* _Selected text_
Refactored sensitivity analysis case study

Author: AndrewC19

examples/lr91/causal_test_max_conductances.py

@@ -12,25 +12,73 @@
 from causal_testing.testing.causal_test_engine import CausalTestEngine
 from causal_testing.testing.estimators import LinearRegressionEstimator
 from matplotlib.pyplot import rcParams
-OBSERVATIONAL_DATA_PATH = "./data/normalised_results.csv"
 
+# Make figures publication quality
 rc_fonts = {
     "font.size": 8,
-    "figure.figsize": (6, 4),
+    "figure.figsize": (5, 4),
     "text.usetex": True,
     "font.family": "serif",
     "text.latex.preamble": r"\usepackage{libertine}",
 }
 rcParams.update(rc_fonts)
+OBSERVATIONAL_DATA_PATH = "./data/normalised_results.csv"
+
+
+def causal_testing_sensitivity_analysis():
+    """Perform causal testing to evaluate the effect of six conductance inputs on one output, APD90, over the defined
+       (normalised) design distribution to quantify the extent to which each input affects the output, and plot as a
+       graph.
+    """
+    # Read in the 200 model runs and define mean value and expected effect
+    model_runs = pd.read_csv("data/results.csv")
+    conductance_means = {'G_K': (.5, Positive),
+                         'G_b': (.5, Positive),
+                         'G_K1': (.5, Positive),
+                         'G_si': (.5, Negative),
+                         'G_Na': (.5, NoEffect),
+                         'G_Kp': (.5, NoEffect)}
+
+    # Normalise the inputs as per the original study
+    normalised_df = normalise_data(model_runs, columns=list(conductance_means.keys()))

* _Direction a_
Find each line in the CAD file records below that contains the string "tangentPropagation", and copy those lines.

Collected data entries

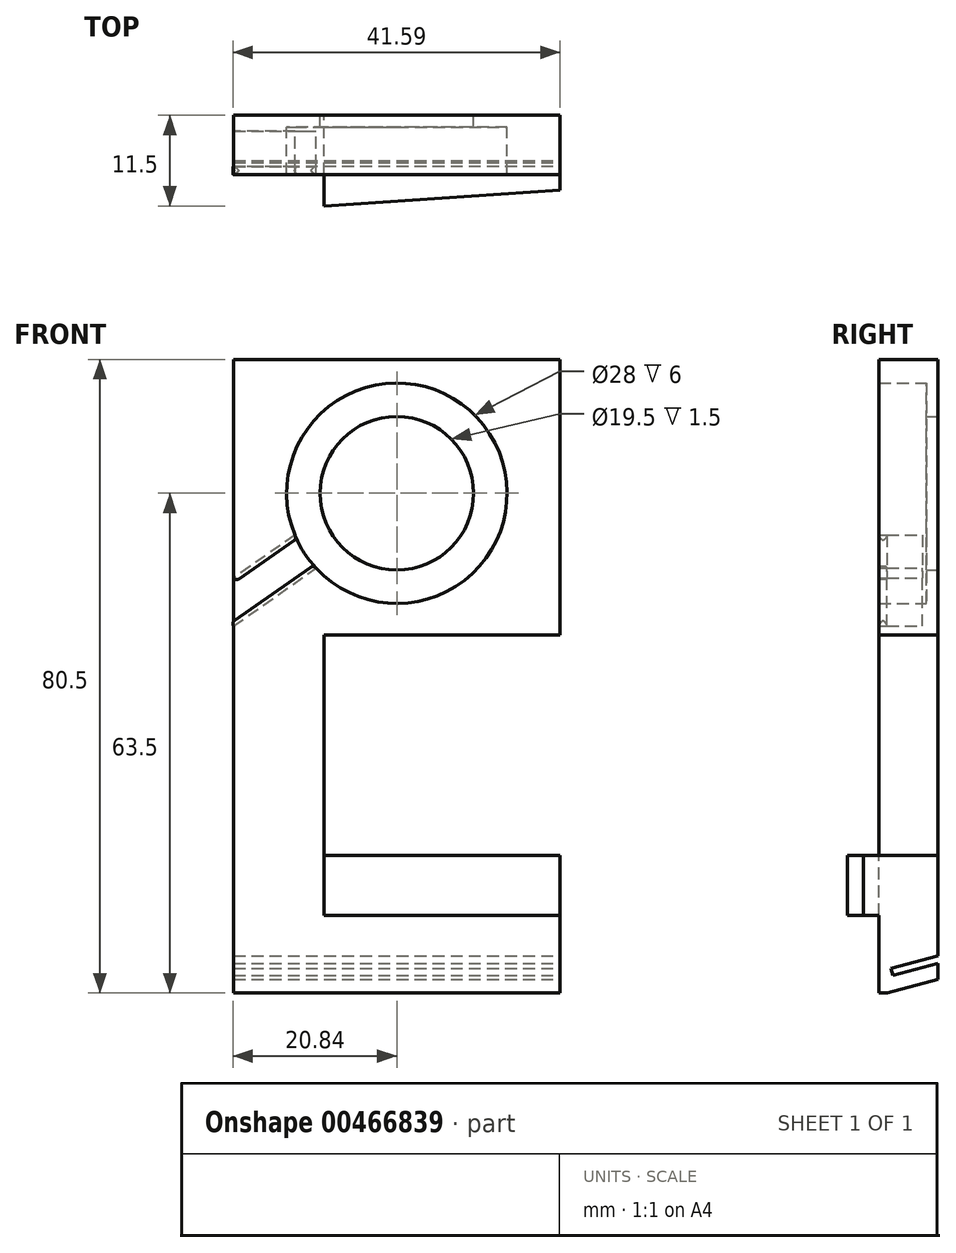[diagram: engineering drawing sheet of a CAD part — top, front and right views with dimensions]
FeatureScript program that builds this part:
annotation { "Feature Type Name" : "Feature", "Feature Type Description" : "" }
export const myFeature = defineFeature(function(context is Context, id is Id, definition is map)
    precondition{}
    {
        {
            var Q0;
            Q0=qCreatedBy(makeId("Front.planeOp"),FACE);
            var sketch = newSketch(context, id + "F0", { "sketchPlane" : qUnion([Q0])});
            skLineSegment(sketch, "E0.bottom", {"start": v(20.75, -40.25) * mm, "end": v(-20.75, -40.25) * mm});
            skLineSegment(sketch, "E0.top", {"start": v(20.75, 40.25) * mm, "end": v(-20.75, 40.25) * mm});
            skLineSegment(sketch, "E0.left", {"start": v(20.75, -40.25) * mm, "end": v(20.75, 40.25) * mm});
            skLineSegment(sketch, "E0.right", {"start": v(-20.75, -40.25) * mm, "end": v(-20.75, 40.25) * mm});
            skPoint(sketch, "E0.middle", {"position": v(0, 0) * mm});
            skCircle(sketch, "E1", {"center": v(0, 23.25) * mm, "radius": 14 * mm});
            skLineSegment(sketch, "E2.bottom", {"start": v(-9.25, 5.25) * mm, "end": v(20.75, 5.25) * mm});
            skLineSegment(sketch, "E2.top", {"start": v(-9.25, -22.75) * mm, "end": v(20.75, -22.75) * mm});
            skLineSegment(sketch, "E2.left", {"start": v(-9.25, 5.25) * mm, "end": v(-9.25, -22.75) * mm});
            skLineSegment(sketch, "E2.right", {"start": v(20.75, 5.25) * mm, "end": v(20.75, -22.75) * mm});
            skCircle(sketch, "E3", {"center": v(0, 23.25) * mm, "radius": 9.75 * mm});
            skLineSegment(sketch, "E4", {"start": v(0, 23.25) * mm, "end": v(-21.85, 7.95) * mm, "construction": true});
            skLineSegment(sketch, "E5", {"start": v(-20.75, 6.37) * mm, "end": v(0, 20.9) * mm});
            skLineSegment(sketch, "E6", {"start": v(0, 27) * mm, "end": v(-20.75, 12.48) * mm});
            skLineSegment(sketch, "E7", {"start": v(0, 23.25) * mm, "end": v(-20.75, 23.25) * mm, "construction": true});
            skSolve(sketch);
        }
        {
            var Q0;
            {var subQ4=sQuery(id+"F0.wireOp",EDGE,"E0.bottom");Q0=makeQuery(id+"F0.imprint","IMPRINT",FACE,{"disambiguationData":[TD([[makeQuery(id+"F0.imprint","IMPRINT",EDGE,{"derivedFrom":subQ4}),-1.0]])]});}
            extrude(context, id + "F1", {"entities" : qUnion([Q0]), "depth" : 7.5 * mm});
        }
        {
            var Q0;
            Q0=makeQuery(id+"F0.imprint","IMPRINT",FACE,{"disambiguationData":[TD([[makeQuery(id+"F0.imprint","IMPRINT",EDGE,{"derivedFrom":sQuery(id+"F0.wireOp",EDGE,"E1")}),1.0]])]});
            extrude(context, id + "F2", {"entities" : qUnion([Q0]), "operationType" : NewBodyOperationType.ADD, "depth" : 1.5 * mm});
        }
        {
            var Q0;
            {var subQ0=sQuery(id+"F0.wireOp",EDGE,"E5");var subQ1=sQuery(id+"F0.wireOp",EDGE,"E0.right");var subQ2=makeQuery(id+"F0.imprint","INTERSECT",VERTEX,{"derivedFrom":[subQ1,subQ0]});Q0=makeQuery(id+"F0.imprint","IMPRINT",FACE,{"disambiguationData":[TD([[makeQuery(id+"F0.imprint","IMPRINT",EDGE,{"disambiguationData":[TD([[subQ2,-1.0]])],"derivedFrom":subQ1}),-1.0]])]});}
            extrude(context, id + "F3", {"entities" : qUnion([Q0]), "operationType" : NewBodyOperationType.ADD, "depth" : 2 * mm});
        }
        {
            var Q0;
            {var subQ0=sQuery(id+"F0.wireOp",EDGE,"E0.left");Q0=makeQuery(id+"F1.opExtrude","SWEPT_FACE",FACE,{"disambiguationData":[OSD([subQ0]),TDD([makeQuery(id+"F0.imprint","IMPRINT",EDGE,{"disambiguationData":[TD([[makeQuery(id+"F0.imprint","INTERSECT",VERTEX,{"derivedFrom":[sQuery(id+"F0.wireOp",EDGE,"E0.bottom"),subQ0]}),-1.0]])],"derivedFrom":subQ0})])]});}
            var sketch = newSketch(context, id + "F4", { "sketchPlane" : qUnion([Q0])});
            skLineSegment(sketch, "E8", {"start": v(0, -40.25) * mm, "end": v(0, -38.53) * mm});
            skLineSegment(sketch, "E9", {"start": v(0, -38.53) * mm, "end": v(-6.44, -40.25) * mm});
            skLineSegment(sketch, "E10", {"start": v(-6.44, -40.25) * mm, "end": v(0, -40.25) * mm});
            skLineSegment(sketch, "E11", {"start": v(0, -36.45) * mm, "end": v(-5.77, -38) * mm});
            skLineSegment(sketch, "E12", {"start": v(-5.77, -38) * mm, "end": v(-6, -37.13) * mm});
            skLineSegment(sketch, "E13", {"start": v(-6, -37.13) * mm, "end": v(0, -35.52) * mm});
            skLineSegment(sketch, "E14", {"start": v(0, -35.52) * mm, "end": v(0, -36.45) * mm});
            skSolve(sketch);
        }
        {
            var Q0;
            Q0=makeQuery(id+"F4.imprint","IMPRINT",FACE,{"disambiguationData":[TD([[makeQuery(id+"F4.imprint","IMPRINT",EDGE,{"derivedFrom":sQuery(id+"F4.wireOp",EDGE,"E8")}),1.0]])]});
            extrude(context, id + "F5", {"entities" : qUnion([Q0]), "operationType" : NewBodyOperationType.REMOVE, "oppositeDirection" : true, "depth" : 45 * mm});
        }
        {
            var Q0;
            Q0=makeQuery(id+"F4.imprint","IMPRINT",FACE,{"disambiguationData":[TD([[makeQuery(id+"F4.imprint","IMPRINT",EDGE,{"derivedFrom":sQuery(id+"F4.wireOp",EDGE,"E11")}),-1.0]])]});
            extrude(context, id + "F6", {"entities" : qUnion([Q0]), "operationType" : NewBodyOperationType.REMOVE, "oppositeDirection" : true, "depth" : 45 * mm});
        }
        {
            var Q0;
            Q0=makeQuery(id+"F1.opExtrude","SWEPT_FACE",FACE,{"disambiguationData":[OSD([sQuery(id+"F0.wireOp",EDGE,"E6")])]});
            var sketch = newSketch(context, id + "F7", { "sketchPlane" : qUnion([Q0])});
            skLineSegment(sketch, "E15", {"start": v(-9.84, 7.5) * mm, "end": v(-0.32, 7.5) * mm});
            skLineSegment(sketch, "E16", {"start": v(-0.32, 7.5) * mm, "end": v(-0.32, 6.5) * mm});
            skLineSegment(sketch, "E17", {"start": v(-0.32, 6.5) * mm, "end": v(-9.84, 6.5) * mm});
            skLineSegment(sketch, "E18", {"start": v(-9.84, 6.5) * mm, "end": v(-9.84, 7.5) * mm});
            skSolve(sketch);
        }
        {
            var Q0;
            Q0=makeQuery(id+"F7.imprint","IMPRINT",FACE,{"disambiguationData":[TD([[makeQuery(id+"F7.imprint","IMPRINT",EDGE,{"derivedFrom":sQuery(id+"F7.wireOp",EDGE,"E15")}),1.0]])]});
            extrude(context, id + "F8", {"entities" : qUnion([Q0]), "operationType" : NewBodyOperationType.ADD, "depth" : 0.5 * mm});
        }
        {
            var Q0;
            Q0=makeQuery(id+"F1.opExtrude","SWEPT_FACE",FACE,{"disambiguationData":[OSD([sQuery(id+"F0.wireOp",EDGE,"E5")])]});
            var sketch = newSketch(context, id + "F9", { "sketchPlane" : qUnion([Q0])});
            skLineSegment(sketch, "E19", {"start": v(-0.53, -7.5) * mm, "end": v(-13.34, -7.5) * mm});
            skLineSegment(sketch, "E20", {"start": v(-13.34, -7.5) * mm, "end": v(-13.34, -6.5) * mm});
            skLineSegment(sketch, "E21", {"start": v(-13.34, -6.5) * mm, "end": v(-0.53, -6.5) * mm});
            skLineSegment(sketch, "E22", {"start": v(-0.53, -6.5) * mm, "end": v(-0.53, -7.5) * mm});
            skSolve(sketch);
        }
        {
            var Q0;
            Q0=makeQuery(id+"F9.imprint","IMPRINT",FACE,{"disambiguationData":[TD([[makeQuery(id+"F9.imprint","IMPRINT",EDGE,{"derivedFrom":sQuery(id+"F9.wireOp",EDGE,"E19")}),1.0]])]});
            extrude(context, id + "F10", {"entities" : qUnion([Q0]), "operationType" : NewBodyOperationType.ADD, "depth" : 0.5 * mm});
        }
        {
            var Q0;
            Q0=makeQuery(id+"F8.opExtrude","CAP_FACE",FACE,{"disambiguationData":[OSD([sQuery(id+"F7.wireOp",EDGE,"E15"),sQuery(id+"F7.wireOp",EDGE,"E16"),sQuery(id+"F7.wireOp",EDGE,"E17"),sQuery(id+"F7.wireOp",EDGE,"E18")])],"isStart":false});
            fillet(context, id + "F11", {"entities" : qUnion([Q0]), "radius" : 0.5 * mm, "tangentPropagation" : true, "allowEdgeOverflow" : false});
        }
        {
            var Q0;
            Q0=makeQuery(id+"F10.opExtrude","CAP_FACE",FACE,{"disambiguationData":[OSD([sQuery(id+"F9.wireOp",EDGE,"E19"),sQuery(id+"F9.wireOp",EDGE,"E20"),sQuery(id+"F9.wireOp",EDGE,"E21"),sQuery(id+"F9.wireOp",EDGE,"E22")])],"isStart":false});
            fillet(context, id + "F12", {"entities" : qUnion([Q0]), "radius" : 0.5 * mm, "tangentPropagation" : true, "allowEdgeOverflow" : false});
        }
        {
            var Q0;
            {var subQ0=sQuery(id+"F0.wireOp",EDGE,"E0.right");var subQ1=sQuery(id+"F0.wireOp",EDGE,"E0.left");var subQ2=sQuery(id+"F0.wireOp",EDGE,"E0.bottom");var subQ4=sQuery(id+"F0.wireOp",EDGE,"E2.top");var subQ5=sQuery(id+"F0.wireOp",EDGE,"E2.left");var subQ6=sQuery(id+"F0.wireOp",EDGE,"E2.bottom");var subQ7=sQuery(id+"F0.wireOp",EDGE,"E3");var subQ8=sQuery(id+"F0.wireOp",EDGE,"E0.top");var subQ9=sQuery(id+"F0.wireOp",EDGE,"E6");var subQ10=sQuery(id+"F0.wireOp",EDGE,"E5");var subQ11=sQuery(id+"F0.wireOp",EDGE,"E1");Q0=makeQuery(id+"F6.boolean.opBoolean","SPLIT",FACE,{"disambiguationData":[TD([makeQuery(id+"F1.opExtrude","SWEPT_FACE",FACE,{"disambiguationData":[OSD([subQ8])]})])],"derivedFrom":makeQuery(id+"F3.boolean.opBoolean","MERGE",FACE,{"derivedFrom":[makeQuery(id+"F2.boolean.opBoolean","MERGE",FACE,{"derivedFrom":[makeQuery(id+"F1.opExtrude","CAP_FACE",FACE,{"disambiguationData":[OSD([subQ2,subQ8,subQ1,subQ0,subQ11,subQ6,subQ4,subQ5,subQ10,subQ9])],"isStart":true}),makeQuery(id+"F2.opExtrude","CAP_FACE",FACE,{"disambiguationData":[OSD([subQ11,subQ7])],"isStart":true})]}),makeQuery(id+"F3.opExtrude","CAP_FACE",FACE,{"disambiguationData":[OSD([subQ0,subQ11,subQ10,subQ9])],"isStart":true})]})});}
            var sketch = newSketch(context, id + "F13", { "sketchPlane" : qUnion([Q0])});
            skLineSegment(sketch, "E23", {"start": v(9.25, -22.75) * mm, "end": v(9.25, -30.39) * mm});
            skLineSegment(sketch, "E24", {"start": v(9.25, -30.39) * mm, "end": v(-20.75, -30.39) * mm});
            skLineSegment(sketch, "E25", {"start": v(-20.75, -30.39) * mm, "end": v(-20.75, -22.75) * mm});
            skLineSegment(sketch, "E26", {"start": v(-20.75, -22.75) * mm, "end": v(9.25, -22.75) * mm});
            skSolve(sketch);
        }
        {
            var Q0;
            Q0=makeQuery(id+"F13.imprint","IMPRINT",FACE,{"disambiguationData":[TD([[makeQuery(id+"F13.imprint","IMPRINT",EDGE,{"derivedFrom":sQuery(id+"F13.wireOp",EDGE,"E23")}),-1.0]])]});
            extrude(context, id + "F14", {"entities" : qUnion([Q0]), "operationType" : NewBodyOperationType.ADD, "oppositeDirection" : true, "depth" : 11.5 * mm});
        }
        {
            var Q0;
            Q0=makeQuery(id+"F14.opExtrude","SWEPT_FACE",FACE,{"disambiguationData":[OSD([sQuery(id+"F13.wireOp",EDGE,"E24")])]});
            var sketch = newSketch(context, id + "F15", { "sketchPlane" : qUnion([Q0])});
            skLineSegment(sketch, "E27", {"start": v(20.75, 9.5) * mm, "end": v(-9.25, 11.5) * mm});
            skLineSegment(sketch, "E28", {"start": v(-9.25, 11.5) * mm, "end": v(20.75, 11.5) * mm});
            skLineSegment(sketch, "E29", {"start": v(20.75, 9.5) * mm, "end": v(20.75, 11.5) * mm});
            skSolve(sketch);
        }
        {
            var Q0;
            Q0=makeQuery(id+"F15.imprint","IMPRINT",FACE,{"disambiguationData":[TD([[makeQuery(id+"F15.imprint","IMPRINT",EDGE,{"derivedFrom":sQuery(id+"F15.wireOp",EDGE,"E27")}),-1.0]])]});
            extrude(context, id + "F16", {"entities" : qUnion([Q0]), "operationType" : NewBodyOperationType.REMOVE, "endBound" : BoundingType.SYMMETRIC, "depth" : 25 * mm});
        }
    });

* _Direction b_
Extend the sensitivity analysis case study code diff, picking up right after its final line.

* _Task output a_
            fillet(context, id + "F11", {"entities" : qUnion([Q0]), "radius" : 0.5 * mm, "tangentPropagation" : true, "allowEdgeOverflow" : false});
            fillet(context, id + "F12", {"entities" : qUnion([Q0]), "radius" : 0.5 * mm, "tangentPropagation" : true, "allowEdgeOverflow" : false});

* _Task output b_
+    normalised_df.to_csv("data/normalised_results.csv")
+
+    # For each input, perform 10 causal tests that change the input from its mean value (0.5) to the equidistant values
+    # [0, 0.1, 0.2, ..., 0.9, 1] over the input space of each input, as defined by the normalised design distribution.
+    # For each input, this will yield 10 causal test results that measure the extent the input causes APD90 to change,
+    # enabling us to compare the magnitude and direction of each inputs' effect.
+    treatment_values = np.linspace(0, 1, 11)
+    results = {'G_K': {},
+               'G_b': {},
+               'G_K1': {},
+               'G_si': {},
+               'G_Na': {},
+               'G_Kp': {}}
+    for conductance_param, mean_and_oracle in conductance_means.items():
+        average_treatment_effects = []
+        confidence_intervals = []
+
+        # Perform each causal test for the given input
+        for treatment_value in treatment_values:
+            mean, oracle = mean_and_oracle
+            conductance_input = Input(conductance_param, float)
+            ate, ci = effects_on_APD90(OBSERVATIONAL_DATA_PATH, conductance_input, 0.5, treatment_value, oracle)
+
+            # Store results
+            average_treatment_effects.append(ate)
+            confidence_intervals.append(ci)
+        results[conductance_param] = {"ate": average_treatment_effects, "cis": confidence_intervals}
+    plot_ates_with_cis(results, treatment_values)
 
 
 def effects_on_APD90(observational_data_path, treatment_var, control_val, treatment_val, expected_causal_effect):
-    """ Perform causal testing for the scenario in which we investigate the causal effect of G_K on APD90.
+    """Perform causal testing for the scenario in which we investigate the causal effect of a given input on APD90.
 
     :param observational_data_path: Path to observational data containing previous executions of the LR91 model.
     :param treatment_var: The input variable whose effect on APD90 we are interested in.
     :param control_val: The control value for the treatment variable (before intervention).
     :param treatment_val: The treatment value for the treatment variable (after intervention).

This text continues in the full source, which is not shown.